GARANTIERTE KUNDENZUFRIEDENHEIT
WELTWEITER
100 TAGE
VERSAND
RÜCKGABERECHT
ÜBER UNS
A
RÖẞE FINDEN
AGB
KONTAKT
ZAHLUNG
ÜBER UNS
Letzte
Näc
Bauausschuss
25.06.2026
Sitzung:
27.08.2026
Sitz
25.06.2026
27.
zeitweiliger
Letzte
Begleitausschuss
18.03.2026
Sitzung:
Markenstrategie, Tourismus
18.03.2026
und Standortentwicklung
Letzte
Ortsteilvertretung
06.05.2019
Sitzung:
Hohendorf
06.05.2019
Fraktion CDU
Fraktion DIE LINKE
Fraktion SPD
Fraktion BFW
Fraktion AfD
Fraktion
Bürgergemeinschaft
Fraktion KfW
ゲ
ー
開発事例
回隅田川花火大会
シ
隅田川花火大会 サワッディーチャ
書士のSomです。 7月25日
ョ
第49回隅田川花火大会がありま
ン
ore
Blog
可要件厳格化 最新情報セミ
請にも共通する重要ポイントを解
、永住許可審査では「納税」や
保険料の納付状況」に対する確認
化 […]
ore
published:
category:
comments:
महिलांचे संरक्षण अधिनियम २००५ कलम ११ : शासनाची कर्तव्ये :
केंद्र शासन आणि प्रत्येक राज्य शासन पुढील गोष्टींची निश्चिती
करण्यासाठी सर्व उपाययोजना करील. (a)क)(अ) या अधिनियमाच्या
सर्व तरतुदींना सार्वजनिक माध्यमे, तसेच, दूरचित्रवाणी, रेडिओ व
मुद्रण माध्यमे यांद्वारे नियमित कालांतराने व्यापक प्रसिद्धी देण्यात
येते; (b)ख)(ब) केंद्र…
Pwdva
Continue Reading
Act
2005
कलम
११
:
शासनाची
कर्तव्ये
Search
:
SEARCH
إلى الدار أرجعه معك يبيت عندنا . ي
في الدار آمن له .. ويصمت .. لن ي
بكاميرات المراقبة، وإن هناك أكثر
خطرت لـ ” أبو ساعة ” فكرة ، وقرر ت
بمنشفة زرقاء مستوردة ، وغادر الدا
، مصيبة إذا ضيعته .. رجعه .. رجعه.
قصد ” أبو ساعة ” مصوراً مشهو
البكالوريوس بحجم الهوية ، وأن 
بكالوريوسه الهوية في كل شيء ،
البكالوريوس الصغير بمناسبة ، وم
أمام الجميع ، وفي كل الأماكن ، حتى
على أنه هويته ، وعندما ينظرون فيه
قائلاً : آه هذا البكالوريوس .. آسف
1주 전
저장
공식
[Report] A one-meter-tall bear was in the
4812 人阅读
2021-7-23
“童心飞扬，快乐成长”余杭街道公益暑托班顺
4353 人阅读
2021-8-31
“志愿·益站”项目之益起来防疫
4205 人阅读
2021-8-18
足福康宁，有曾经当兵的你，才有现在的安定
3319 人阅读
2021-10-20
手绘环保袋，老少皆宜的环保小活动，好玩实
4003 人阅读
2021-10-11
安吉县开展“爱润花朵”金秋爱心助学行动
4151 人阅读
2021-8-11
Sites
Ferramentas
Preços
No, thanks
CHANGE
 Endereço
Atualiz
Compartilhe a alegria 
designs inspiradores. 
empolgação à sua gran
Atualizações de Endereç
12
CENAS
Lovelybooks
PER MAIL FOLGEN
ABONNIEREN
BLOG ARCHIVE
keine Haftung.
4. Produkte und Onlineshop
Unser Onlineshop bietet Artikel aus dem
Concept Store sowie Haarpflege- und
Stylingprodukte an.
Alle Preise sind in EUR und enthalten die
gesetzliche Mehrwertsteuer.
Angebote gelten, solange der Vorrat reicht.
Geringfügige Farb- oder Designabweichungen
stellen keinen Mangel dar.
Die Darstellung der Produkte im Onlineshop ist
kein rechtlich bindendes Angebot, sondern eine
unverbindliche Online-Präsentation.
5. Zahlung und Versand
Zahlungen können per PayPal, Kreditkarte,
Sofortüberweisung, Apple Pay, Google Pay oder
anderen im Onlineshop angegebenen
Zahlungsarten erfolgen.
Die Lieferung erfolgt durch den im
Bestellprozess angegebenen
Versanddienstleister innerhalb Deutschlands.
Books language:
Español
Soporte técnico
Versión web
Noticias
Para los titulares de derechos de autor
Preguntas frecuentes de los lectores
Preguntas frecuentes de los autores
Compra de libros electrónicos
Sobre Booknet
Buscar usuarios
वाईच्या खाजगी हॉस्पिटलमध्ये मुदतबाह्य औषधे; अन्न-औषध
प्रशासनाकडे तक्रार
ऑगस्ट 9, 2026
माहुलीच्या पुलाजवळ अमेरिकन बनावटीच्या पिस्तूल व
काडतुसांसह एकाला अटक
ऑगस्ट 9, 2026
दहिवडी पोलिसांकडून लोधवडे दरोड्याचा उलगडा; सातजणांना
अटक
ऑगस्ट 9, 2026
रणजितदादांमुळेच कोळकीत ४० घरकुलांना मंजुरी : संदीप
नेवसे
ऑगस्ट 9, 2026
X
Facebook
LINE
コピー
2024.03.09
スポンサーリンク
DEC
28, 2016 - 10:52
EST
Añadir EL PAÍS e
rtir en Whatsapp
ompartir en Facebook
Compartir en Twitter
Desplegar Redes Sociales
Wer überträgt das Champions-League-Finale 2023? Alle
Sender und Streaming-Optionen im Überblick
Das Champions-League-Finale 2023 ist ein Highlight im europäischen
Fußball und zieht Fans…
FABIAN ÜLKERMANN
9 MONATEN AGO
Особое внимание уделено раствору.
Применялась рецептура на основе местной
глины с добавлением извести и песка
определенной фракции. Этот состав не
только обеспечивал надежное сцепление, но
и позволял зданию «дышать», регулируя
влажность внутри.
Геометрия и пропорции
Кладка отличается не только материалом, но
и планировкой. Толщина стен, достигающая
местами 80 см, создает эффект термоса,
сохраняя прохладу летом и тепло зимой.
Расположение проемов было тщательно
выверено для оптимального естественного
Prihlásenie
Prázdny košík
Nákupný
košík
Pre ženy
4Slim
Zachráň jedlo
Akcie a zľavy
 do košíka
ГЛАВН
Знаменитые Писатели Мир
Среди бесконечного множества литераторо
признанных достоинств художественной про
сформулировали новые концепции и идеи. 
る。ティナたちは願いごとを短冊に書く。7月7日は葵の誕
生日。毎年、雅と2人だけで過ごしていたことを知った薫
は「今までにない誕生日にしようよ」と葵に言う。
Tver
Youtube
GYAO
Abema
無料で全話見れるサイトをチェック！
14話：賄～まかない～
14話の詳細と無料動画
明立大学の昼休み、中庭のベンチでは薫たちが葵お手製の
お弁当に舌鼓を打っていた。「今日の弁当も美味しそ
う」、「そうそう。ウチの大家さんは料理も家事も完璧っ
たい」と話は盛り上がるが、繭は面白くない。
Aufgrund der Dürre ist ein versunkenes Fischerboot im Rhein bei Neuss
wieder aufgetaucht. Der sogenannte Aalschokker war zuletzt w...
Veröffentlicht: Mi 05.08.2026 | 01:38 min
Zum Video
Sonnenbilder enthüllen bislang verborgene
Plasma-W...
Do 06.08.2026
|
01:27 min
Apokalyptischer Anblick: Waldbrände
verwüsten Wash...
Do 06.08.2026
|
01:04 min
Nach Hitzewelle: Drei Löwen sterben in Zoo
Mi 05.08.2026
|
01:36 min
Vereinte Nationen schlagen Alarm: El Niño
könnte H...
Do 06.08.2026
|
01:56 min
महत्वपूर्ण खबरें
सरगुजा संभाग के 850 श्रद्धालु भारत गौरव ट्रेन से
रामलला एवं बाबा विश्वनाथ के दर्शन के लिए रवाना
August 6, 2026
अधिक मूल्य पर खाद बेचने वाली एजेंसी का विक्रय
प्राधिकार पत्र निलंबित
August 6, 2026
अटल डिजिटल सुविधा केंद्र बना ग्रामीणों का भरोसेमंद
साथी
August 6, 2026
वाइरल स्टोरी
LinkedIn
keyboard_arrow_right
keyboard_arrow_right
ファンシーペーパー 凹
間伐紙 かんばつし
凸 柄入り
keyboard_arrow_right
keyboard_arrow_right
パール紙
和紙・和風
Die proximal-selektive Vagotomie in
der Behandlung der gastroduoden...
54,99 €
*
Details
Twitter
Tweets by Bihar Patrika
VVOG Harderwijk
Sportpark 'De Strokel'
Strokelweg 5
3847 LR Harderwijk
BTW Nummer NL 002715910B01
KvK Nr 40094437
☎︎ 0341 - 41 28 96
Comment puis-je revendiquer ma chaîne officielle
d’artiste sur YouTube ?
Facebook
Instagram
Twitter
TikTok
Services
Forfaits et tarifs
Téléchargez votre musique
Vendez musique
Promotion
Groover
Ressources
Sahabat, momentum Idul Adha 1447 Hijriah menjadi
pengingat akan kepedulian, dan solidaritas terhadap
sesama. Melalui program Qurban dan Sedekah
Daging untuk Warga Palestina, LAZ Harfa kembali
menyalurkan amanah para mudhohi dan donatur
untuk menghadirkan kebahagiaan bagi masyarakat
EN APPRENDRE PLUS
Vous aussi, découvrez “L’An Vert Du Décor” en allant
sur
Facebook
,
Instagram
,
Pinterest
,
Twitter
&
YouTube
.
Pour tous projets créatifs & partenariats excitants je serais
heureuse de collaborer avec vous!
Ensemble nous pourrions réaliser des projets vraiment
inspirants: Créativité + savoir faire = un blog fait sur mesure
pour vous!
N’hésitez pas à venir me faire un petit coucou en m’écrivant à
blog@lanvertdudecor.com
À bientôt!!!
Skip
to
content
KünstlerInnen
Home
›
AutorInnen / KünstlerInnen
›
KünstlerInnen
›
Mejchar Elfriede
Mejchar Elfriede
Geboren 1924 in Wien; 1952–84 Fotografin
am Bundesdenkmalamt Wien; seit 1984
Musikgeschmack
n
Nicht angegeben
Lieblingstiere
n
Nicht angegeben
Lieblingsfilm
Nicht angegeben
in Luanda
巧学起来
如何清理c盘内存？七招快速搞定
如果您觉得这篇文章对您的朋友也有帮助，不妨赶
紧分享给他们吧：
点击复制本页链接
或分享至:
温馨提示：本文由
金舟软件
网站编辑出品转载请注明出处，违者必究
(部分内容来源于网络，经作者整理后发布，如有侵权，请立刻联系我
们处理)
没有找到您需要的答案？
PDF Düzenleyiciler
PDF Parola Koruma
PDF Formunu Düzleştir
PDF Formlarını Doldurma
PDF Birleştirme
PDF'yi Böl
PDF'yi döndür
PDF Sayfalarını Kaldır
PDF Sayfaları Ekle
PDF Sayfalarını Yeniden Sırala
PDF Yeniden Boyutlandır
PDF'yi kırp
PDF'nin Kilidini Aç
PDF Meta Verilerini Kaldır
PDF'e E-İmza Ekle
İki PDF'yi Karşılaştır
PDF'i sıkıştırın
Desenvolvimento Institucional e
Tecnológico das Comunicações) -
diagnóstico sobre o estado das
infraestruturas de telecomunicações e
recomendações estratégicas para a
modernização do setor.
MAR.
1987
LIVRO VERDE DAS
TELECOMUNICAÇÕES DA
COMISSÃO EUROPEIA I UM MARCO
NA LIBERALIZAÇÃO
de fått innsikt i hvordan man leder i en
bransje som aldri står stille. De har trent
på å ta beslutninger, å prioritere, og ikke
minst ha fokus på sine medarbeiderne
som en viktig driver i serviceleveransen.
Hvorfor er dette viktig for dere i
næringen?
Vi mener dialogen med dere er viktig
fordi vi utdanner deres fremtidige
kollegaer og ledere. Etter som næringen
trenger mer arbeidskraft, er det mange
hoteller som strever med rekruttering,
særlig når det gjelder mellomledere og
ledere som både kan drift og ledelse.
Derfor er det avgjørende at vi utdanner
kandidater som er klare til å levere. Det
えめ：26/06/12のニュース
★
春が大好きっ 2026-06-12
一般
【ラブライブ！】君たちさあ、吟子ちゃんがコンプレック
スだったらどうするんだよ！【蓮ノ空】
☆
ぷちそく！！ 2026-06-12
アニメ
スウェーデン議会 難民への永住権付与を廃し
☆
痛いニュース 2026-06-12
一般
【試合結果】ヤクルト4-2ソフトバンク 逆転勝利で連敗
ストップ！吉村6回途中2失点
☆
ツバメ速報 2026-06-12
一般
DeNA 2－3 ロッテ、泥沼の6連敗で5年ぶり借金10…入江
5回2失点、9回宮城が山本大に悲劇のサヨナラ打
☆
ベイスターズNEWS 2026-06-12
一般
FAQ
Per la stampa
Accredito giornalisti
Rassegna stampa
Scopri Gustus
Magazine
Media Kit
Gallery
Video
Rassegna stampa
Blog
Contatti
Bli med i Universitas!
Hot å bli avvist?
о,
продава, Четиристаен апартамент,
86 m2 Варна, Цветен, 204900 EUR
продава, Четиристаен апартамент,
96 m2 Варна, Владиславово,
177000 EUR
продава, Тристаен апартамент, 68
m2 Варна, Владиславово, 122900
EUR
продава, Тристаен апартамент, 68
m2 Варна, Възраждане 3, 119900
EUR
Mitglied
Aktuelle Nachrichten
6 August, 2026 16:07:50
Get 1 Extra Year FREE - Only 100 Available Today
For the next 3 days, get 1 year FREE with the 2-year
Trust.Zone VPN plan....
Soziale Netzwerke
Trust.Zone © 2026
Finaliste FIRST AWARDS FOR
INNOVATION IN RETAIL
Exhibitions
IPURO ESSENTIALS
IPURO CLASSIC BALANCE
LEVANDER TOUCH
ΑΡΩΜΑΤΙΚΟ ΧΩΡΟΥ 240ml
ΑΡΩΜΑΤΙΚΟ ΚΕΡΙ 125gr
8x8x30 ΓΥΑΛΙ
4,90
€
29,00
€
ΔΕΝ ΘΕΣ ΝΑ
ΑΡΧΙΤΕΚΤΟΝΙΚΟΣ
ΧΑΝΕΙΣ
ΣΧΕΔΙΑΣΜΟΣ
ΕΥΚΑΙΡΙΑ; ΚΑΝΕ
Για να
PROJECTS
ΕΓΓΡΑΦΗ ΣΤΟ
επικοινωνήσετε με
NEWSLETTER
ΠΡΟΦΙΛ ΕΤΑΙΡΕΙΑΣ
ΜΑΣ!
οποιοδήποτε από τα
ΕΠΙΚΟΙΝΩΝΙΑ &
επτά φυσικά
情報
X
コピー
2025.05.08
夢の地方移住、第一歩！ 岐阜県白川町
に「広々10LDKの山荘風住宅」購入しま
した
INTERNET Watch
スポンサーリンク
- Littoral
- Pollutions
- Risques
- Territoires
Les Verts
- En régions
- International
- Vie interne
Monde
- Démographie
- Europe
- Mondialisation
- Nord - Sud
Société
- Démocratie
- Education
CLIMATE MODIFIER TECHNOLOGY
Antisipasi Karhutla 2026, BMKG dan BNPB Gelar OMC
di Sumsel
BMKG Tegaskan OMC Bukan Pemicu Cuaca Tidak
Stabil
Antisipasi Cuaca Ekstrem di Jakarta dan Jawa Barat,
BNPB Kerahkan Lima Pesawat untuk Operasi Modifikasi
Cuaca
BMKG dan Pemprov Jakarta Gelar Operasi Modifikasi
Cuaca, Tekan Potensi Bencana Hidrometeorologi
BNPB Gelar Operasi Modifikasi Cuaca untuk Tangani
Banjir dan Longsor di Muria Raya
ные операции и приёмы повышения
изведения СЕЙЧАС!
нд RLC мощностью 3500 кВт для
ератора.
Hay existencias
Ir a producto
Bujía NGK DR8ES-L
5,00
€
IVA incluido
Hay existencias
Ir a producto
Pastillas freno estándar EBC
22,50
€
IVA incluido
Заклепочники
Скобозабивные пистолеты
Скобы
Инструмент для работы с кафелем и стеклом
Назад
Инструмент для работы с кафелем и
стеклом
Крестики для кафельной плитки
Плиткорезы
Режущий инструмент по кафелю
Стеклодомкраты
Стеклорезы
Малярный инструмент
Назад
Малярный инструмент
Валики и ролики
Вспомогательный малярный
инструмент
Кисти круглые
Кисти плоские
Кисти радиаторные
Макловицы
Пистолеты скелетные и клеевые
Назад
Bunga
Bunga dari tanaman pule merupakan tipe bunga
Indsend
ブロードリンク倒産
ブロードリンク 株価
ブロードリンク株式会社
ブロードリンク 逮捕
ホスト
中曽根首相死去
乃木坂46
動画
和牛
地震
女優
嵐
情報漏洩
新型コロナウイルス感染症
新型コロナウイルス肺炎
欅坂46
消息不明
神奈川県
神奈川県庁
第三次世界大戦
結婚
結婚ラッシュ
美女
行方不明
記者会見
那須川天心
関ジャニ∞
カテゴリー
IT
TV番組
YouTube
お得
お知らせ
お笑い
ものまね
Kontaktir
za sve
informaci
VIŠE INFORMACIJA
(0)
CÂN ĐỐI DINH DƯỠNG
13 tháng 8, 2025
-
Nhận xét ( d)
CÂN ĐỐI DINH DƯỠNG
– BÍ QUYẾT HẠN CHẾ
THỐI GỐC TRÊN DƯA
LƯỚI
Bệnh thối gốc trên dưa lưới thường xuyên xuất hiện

________

### TASK TO COMPLETE
Reproduce the items from the very first line through the line containing "und Standortentwicklung", swapping "Bauausschuss" for "Hauptausschuss" and leaving everything else the same.

### RESPONSE TO THIS TASK
GARANTIERTE KUNDENZUFRIEDENHEIT
WELTWEITER
100 TAGE
VERSAND
RÜCKGABERECHT
ÜBER UNS
A
RÖẞE FINDEN
AGB
KONTAKT
ZAHLUNG
ÜBER UNS
Letzte
Näc
Hauptausschuss
25.06.2026
Sitzung:
27.08.2026
Sitz
25.06.2026
27.
zeitweiliger
Letzte
Begleitausschuss
18.03.2026
Sitzung:
Markenstrategie, Tourismus
18.03.2026
und Standortentwicklung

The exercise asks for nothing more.